## Text to read
>> START

[feature] documentation for production grade deployment of kubeflow pipelines #6204

darthsuogles · 2021-08-01T19:20:14Z

Feature Area

/area documentation
/area samples
/area deployment

What feature would you like to see?

Documentation for production-grade deployment of kubeflow pipelines.

What is the use case or pain point?

Is there a workaround currently?

Unaware

Love this idea? Give it a 👍. We prioritize fulfilling features with the most 👍.

Bobgy · 2021-08-06T00:48:05Z

I have some personal notes on the topic, will try to document them.

darthsuogles · 2021-08-19T01:56:27Z

Thank you!
Any chance you had time working on this in the past couple of weeks?

vinayan3 · 2021-08-20T23:32:57Z

@Bobgy in terms of production some guidance on what components can have > 1 replica would be very useful. Initially, I'm planning to try to increase the replica count to 2 for ml-pipeline-ui. This should allow users to see something even if other things are down.

The other things that I think could have replica count >1 is:

ml-pipeline
metadata-grpc-service
ml-pipeline-visualizationserver

Things I'm not sure about are:

controller-manager-service

Bobgy · 2021-08-20T23:48:45Z

Posting my unedited notes first, will try to revisit. Looking forward to any feedback.

Some of these tips are Google Cloud specific, but most of them are general advice.

Deploy in a regional cluster, even if your workload runs on zonal nodepools. Regional clusters have multiple instances of K8s api server, so K8s api is highly available. During scaling, upgrade or many maintenance operations, zonal cluster k8s api servers are not responsive.
For KFP on GCP configure a nodepool default Google Service Account (GSA) with minimal permissions. You can grant serviceAccountUser permission to users/GSAs on this GSA to allow access to the proxy.

>> END

## Data excerpts
>> START

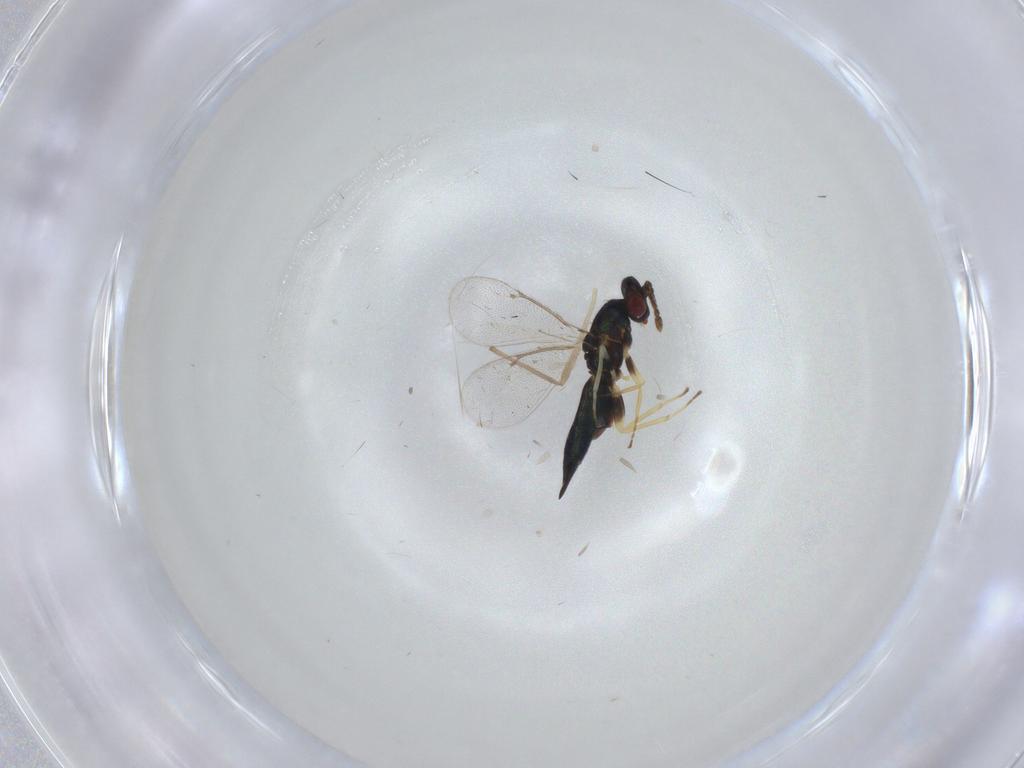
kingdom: Animalia
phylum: Arthropoda
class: Insecta
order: Hymenoptera
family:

>> END

## Problems
1. In the Kubeflow thread, which component does vinayan3 first plan to run with a replica count of 2?
2. Repeat the Kubeflow thread word for word from "What feature would" to "the most 👍.".

## Outputs for the tasks
1. ml-pipeline-ui

2.
What feature would you like to see?

Documentation for production-grade deployment of kubeflow pipelines.

What is the use case or pain point?

Is there a workaround currently?

Unaware

Love this idea? Give it a 👍. We prioritize fulfilling features with the most 👍.